Но в то время как он так молился, бормоча вполголоса какие-то слова, словно прислушиваясь к ним, другой голос, более глубокий, шедший откуда-то изнутри, нашептывал ему: «Если бы он умер! Если бы он оставил ее свободной!» И слова молитвы не могли заглушить этот голос.
– Ты что, решил заделаться мракобесом? – однажды спросил Хоакина Авель.
– Я?
– Да, да, ты! Я слышал, будто ты бросился в объятия церкви, ходишь ежедневно к обедне… Ну, а поскольку ты никогда не верил ни в бога, ни в черта, да и вообще так просто обращения не совершаются, то вот я и решил, что ты заделался мракобесом!
– А тебе что?
– Ничего, я вовсе не требую отчета, но… скажи, ты действительно веришь?
– Мне необходимо верить.
– Тогда другое дело. Но веришь ли ты в самом деле?
– Я тебе ответил, что мне необходимо верить, а потому лучше не спрашивай.
– А вот мне так хватает своего искусства; в нем и заключается моя вера.
– То-то ты пишешь пречистых дев…
– Да, я написал Елену.
– Ну, такой, пожалуй, ее не назовешь…
– Для меня она именно такая. Она мать моего сына…
– И только?
– Всякая мать – пречистая дева, поскольку она мать.
– Ты, кажется, ударился в теологию?
– Черт его знает, но я ненавижу мракобесие и ханжество. Мне сдается, что все это – порождение зависти, и меня, признаться, очень удивляет, что и ты вырядился в общий мундир, ты, которым так отличаешься от толпы жалких посредственностей.
– Интересно, интересно, объясни-ка это получше Авель!
– Все очень просто. Умы примитивные, вульгарные, не могущие возвыситься над посредственностью, не переносят успеха других и стремятся поэтому напялить и на них мундир общепринятой догмы, скроенный по единому образцу, лишь бы те ничем не выделялись.
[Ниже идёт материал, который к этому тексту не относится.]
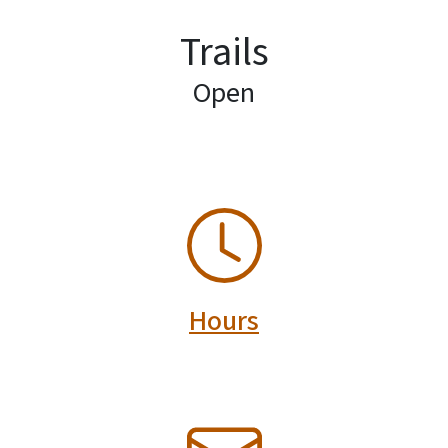
Trails
Open
SVG
Hours
SVG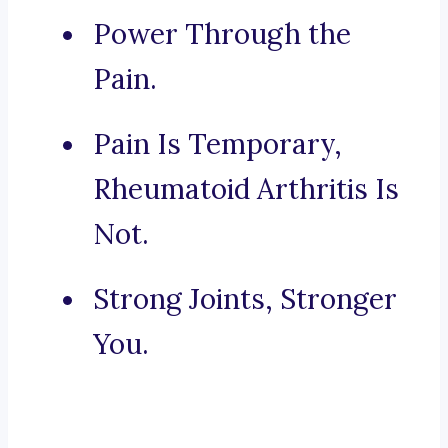
Power Through the
Pain.
Pain Is Temporary,
Rheumatoid Arthritis Is
Not.
Strong Joints, Stronger
You.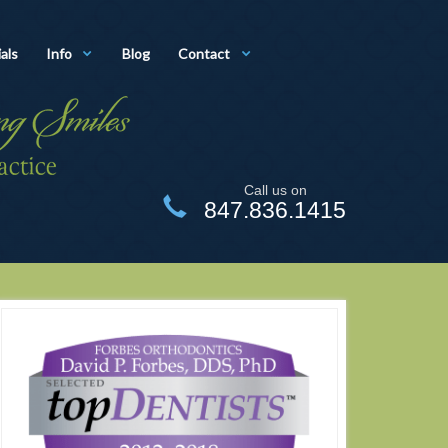
als
Info
Blog
Contact
Call us on
847.836.1415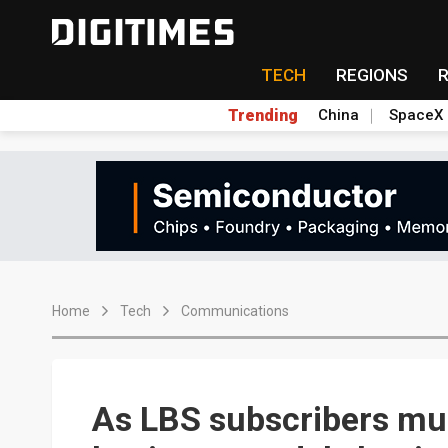
TECH
REGIONS
Trending
China
SpaceX
Home
Tech
Communications
As LBS subscribers mul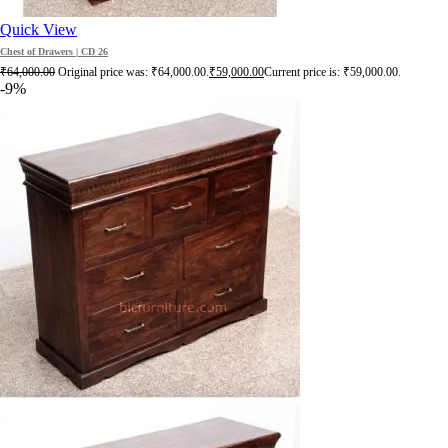
Quick View
Chest of Drawers | CD 26
₹
64,000.00
Original price was: ₹64,000.00.
₹
59,000.00
Current price is: ₹59,000.00.
-9%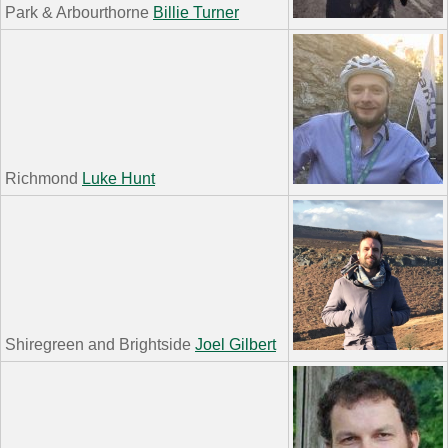
Park & Arbourthorne
Billie Turner
Richmond
Luke Hunt
Shiregreen and Brightside
Joel Gilbert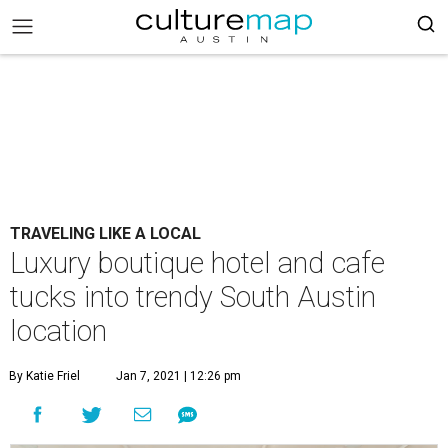
TRAVELING LIKE A LOCAL
Luxury boutique hotel and cafe
tucks into trendy South Austin
location
By Katie Friel
Jan 7, 2021 | 12:26 pm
В основе всякой ортодоксии – поверь, будь то в религии, будь то в искусстве – лежит зависть. Все мы имеем возможность одеваться как нам заблагорассудится, но один шьет себе наряд, оттеняющий природное изящество фигуры его владельца, и таким образом привлекает к себе внимание женщин, другому же человеку, вульгарному и безвкусному, вздумай он подражать, тот же костюм пошел бы как корове седло. Потому-то люди вульгарные, бездарные и безвкусные – а это все завистники – и измыслили некое подобие мундира, некую единообразную моду, а мода – один из видов ортодоксии. Не обманывайся, Хоакин, то, что именуют опасными, безбожными, неправедными идеями, это лишь те идеи, которые не подходят для нищих разумом, для тех, кто не имеет ничего своего, ни капли оригинальности, а разве только обычный так называемый здравый смысл да запас общепринятых суждений. Всего больше ненавидят они воображение, ибо сами отродясь его не имели.